Rep. Joyce Beatty has sued President Trump to force the removal of his name from the Trump Kennedy Center for the Performing Arts.
The lawsuit argues that the center’s board vote to rename the building was illegal because an act of Congress is required for such an action.
The board last week voted to rebrand the Kennedy Center with Mr. Trump’s name, leading to the rapid installation of new front-facing signage and corresponding digital rebranding.
Ms. Beatty, an Ohio Democrat who serves as an ex officio member of the center’s board of directors, described the addition of the president’s name as a “flagrant violation” of the Constitution.
The Trump administration said the board voted “unanimously” to change the name, but Ms.
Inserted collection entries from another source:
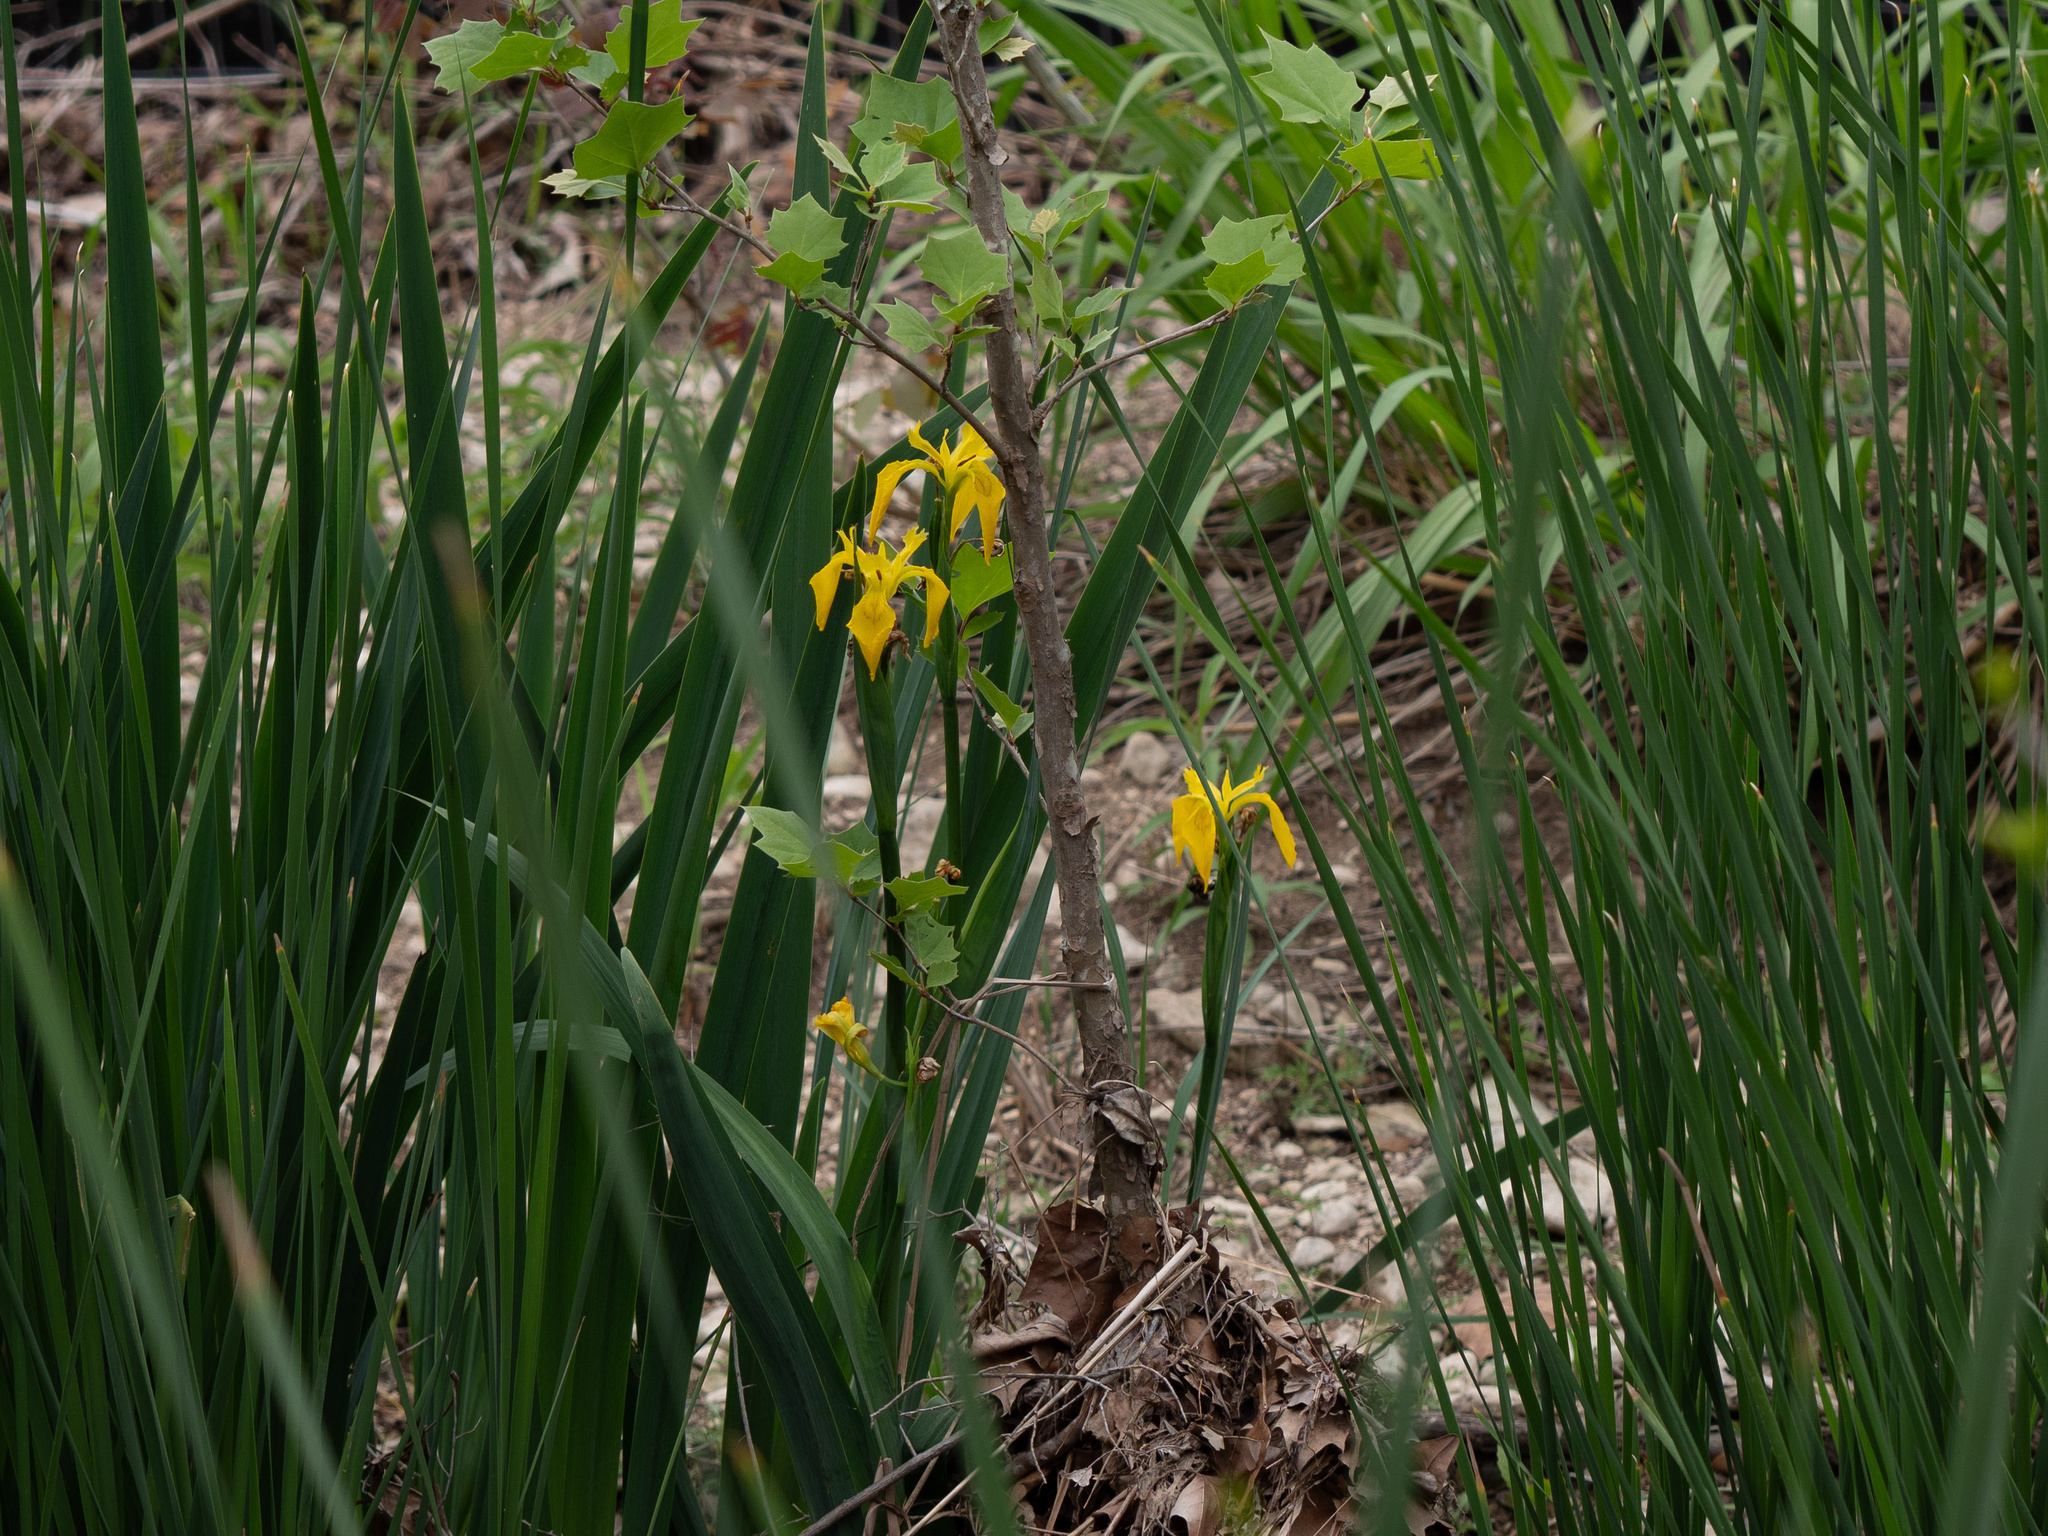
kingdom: Plantae
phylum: Tracheophyta
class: Liliopsida
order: Asparagales
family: Iridaceae
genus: Iris
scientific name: Iris pseudacorus
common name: Yellow flag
Beatty refutes this. She said that participants’ microphones were muted on the call, and she could not voice her opposition to the name change.
“I said, ’I have something to say,’ and I was muted, and as I continued to try to unmute, to ask questions and voice my opposition to this, I received a note saying that I would not be unmuted,” Ms. Beatty told reporters last week. “I was not allowed to vote because I was muted. I would not have supported this.”
The defendants include Mr. Trump and the board members appointed.
Ms. Beatty is represented by Norman Eisen, a White House ethics counsel in the Obama administration, along with Nathaniel Zelinsky, his co-counsel of the Washington Litigation Group.
“The President and his sycophants have no lawful authority to rename the Kennedy Center,” Mr. Eisen and Mr. Zelinsky said in a joint statement. “Congress named the Kennedy Center as a national memorial to President Kennedy, and only Congress can change that. We are proud to represent Congresswoman Beatty as she defends the integrity of this institution and the separation of powers.”
The lawsuit asks the court to declare the board’s renaming vote unlawful, order the removal of the new name and prevent further attempts to rename it without congressional authorization.
“Congress intended the Center to be a living memorial to President Kennedy and a crown jewel of the arts for all Americans, irrespective of party. Unless and until this Court intervenes, Defendants will continue to defy Congress and thwart the law for improper ends,” the lawsuit reads.
Critics have decried the new name, including multiple members of the Kennedy family.
“The Kennedy Center is a living memorial to a fallen president and named for President Kennedy by federal law,” former Rep. Joe Kennedy III, Massachusetts Democrat, wrote on social media. “It can no sooner be renamed than can someone rename the Lincoln Memorial, no matter what anyone says.”
The center’s interim President Richard Grenell said that the president “saved” the Kennedy Center.
“It’s now a bipartisan space reflecting the new era,” he said on social media.
Mr. Trump also said he reversed the deterioration of the Kennedy Center.
“We’re saving the building. We saved the building. The building was in such bad shape — physically, financially, in every other way,” Mr. Trump said. “And now it’s very solid and very strong.”